_Task to carry out_
Restate all the data exactly, so that each line is the same as before.

══ Available data

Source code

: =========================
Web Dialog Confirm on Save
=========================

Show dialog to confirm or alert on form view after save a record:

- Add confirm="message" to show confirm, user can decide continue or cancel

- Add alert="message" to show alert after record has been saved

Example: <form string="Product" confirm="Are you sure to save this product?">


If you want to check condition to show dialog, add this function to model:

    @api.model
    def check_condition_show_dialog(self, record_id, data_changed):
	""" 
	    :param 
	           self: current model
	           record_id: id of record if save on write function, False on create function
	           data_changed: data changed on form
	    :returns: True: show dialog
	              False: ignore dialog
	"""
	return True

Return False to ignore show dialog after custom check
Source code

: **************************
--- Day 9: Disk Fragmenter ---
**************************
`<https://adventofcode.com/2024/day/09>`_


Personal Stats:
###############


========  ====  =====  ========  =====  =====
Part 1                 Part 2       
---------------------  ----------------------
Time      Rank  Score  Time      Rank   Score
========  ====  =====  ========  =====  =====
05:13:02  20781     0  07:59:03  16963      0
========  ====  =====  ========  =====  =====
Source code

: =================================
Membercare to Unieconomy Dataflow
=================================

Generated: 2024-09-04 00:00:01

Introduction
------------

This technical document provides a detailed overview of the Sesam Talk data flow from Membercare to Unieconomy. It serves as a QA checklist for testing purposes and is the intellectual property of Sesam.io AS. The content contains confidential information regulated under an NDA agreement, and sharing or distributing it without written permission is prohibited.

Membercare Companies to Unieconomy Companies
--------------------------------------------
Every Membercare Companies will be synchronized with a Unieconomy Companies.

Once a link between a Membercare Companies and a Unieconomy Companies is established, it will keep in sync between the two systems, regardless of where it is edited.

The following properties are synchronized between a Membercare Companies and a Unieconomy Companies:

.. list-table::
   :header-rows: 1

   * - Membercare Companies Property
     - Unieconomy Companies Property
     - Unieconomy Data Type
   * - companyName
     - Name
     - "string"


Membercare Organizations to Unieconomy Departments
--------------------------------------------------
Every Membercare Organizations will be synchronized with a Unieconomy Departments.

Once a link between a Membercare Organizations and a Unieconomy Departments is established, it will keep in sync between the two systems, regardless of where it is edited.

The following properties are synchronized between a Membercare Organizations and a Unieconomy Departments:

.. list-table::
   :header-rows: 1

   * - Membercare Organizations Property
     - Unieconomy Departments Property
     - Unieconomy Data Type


════

_Result for this task_
Source code

: =========================
Web Dialog Confirm on Save
=========================

Show dialog to confirm or alert on form view after save a record:

- Add confirm="message" to show confirm, user can decide continue or cancel

- Add alert="message" to show alert after record has been saved

Example: <form string="Product" confirm="Are you sure to save this product?">


If you want to check condition to show dialog, add this function to model:

    @api.model
    def check_condition_show_dialog(self, record_id, data_changed):
	""" 
	    :param 
	           self: current model
	           record_id: id of record if save on write function, False on create function
	           data_changed: data changed on form
	    :returns: True: show dialog
	              False: ignore dialog
	"""
	return True

Return False to ignore show dialog after custom check
Source code

: **************************
--- Day 9: Disk Fragmenter ---
**************************
`<https://adventofcode.com/2024/day/09>`_


Personal Stats:
###############


========  ====  =====  ========  =====  =====
Part 1                 Part 2       
---------------------  ----------------------
Time      Rank  Score  Time      Rank   Score
========  ====  =====  ========  =====  =====
05:13:02  20781     0  07:59:03  16963      0
========  ====  =====  ========  =====  =====
Source code

: =================================
Membercare to Unieconomy Dataflow
=================================

Generated: 2024-09-04 00:00:01

Introduction
------------

This technical document provides a detailed overview of the Sesam Talk data flow from Membercare to Unieconomy. It serves as a QA checklist for testing purposes and is the intellectual property of Sesam.io AS. The content contains confidential information regulated under an NDA agreement, and sharing or distributing it without written permission is prohibited.

Membercare Companies to Unieconomy Companies
--------------------------------------------
Every Membercare Companies will be synchronized with a Unieconomy Companies.

Once a link between a Membercare Companies and a Unieconomy Companies is established, it will keep in sync between the two systems, regardless of where it is edited.

The following properties are synchronized between a Membercare Companies and a Unieconomy Companies:

.. list-table::
   :header-rows: 1

   * - Membercare Companies Property
     - Unieconomy Companies Property
     - Unieconomy Data Type
   * - companyName
     - Name
     - "string"


Membercare Organizations to Unieconomy Departments
--------------------------------------------------
Every Membercare Organizations will be synchronized with a Unieconomy Departments.

Once a link between a Membercare Organizations and a Unieconomy Departments is established, it will keep in sync between the two systems, regardless of where it is edited.

The following properties are synchronized between a Membercare Organizations and a Unieconomy Departments:

.. list-table::
   :header-rows: 1

   * - Membercare Organizations Property
     - Unieconomy Departments Property
     - Unieconomy Data Type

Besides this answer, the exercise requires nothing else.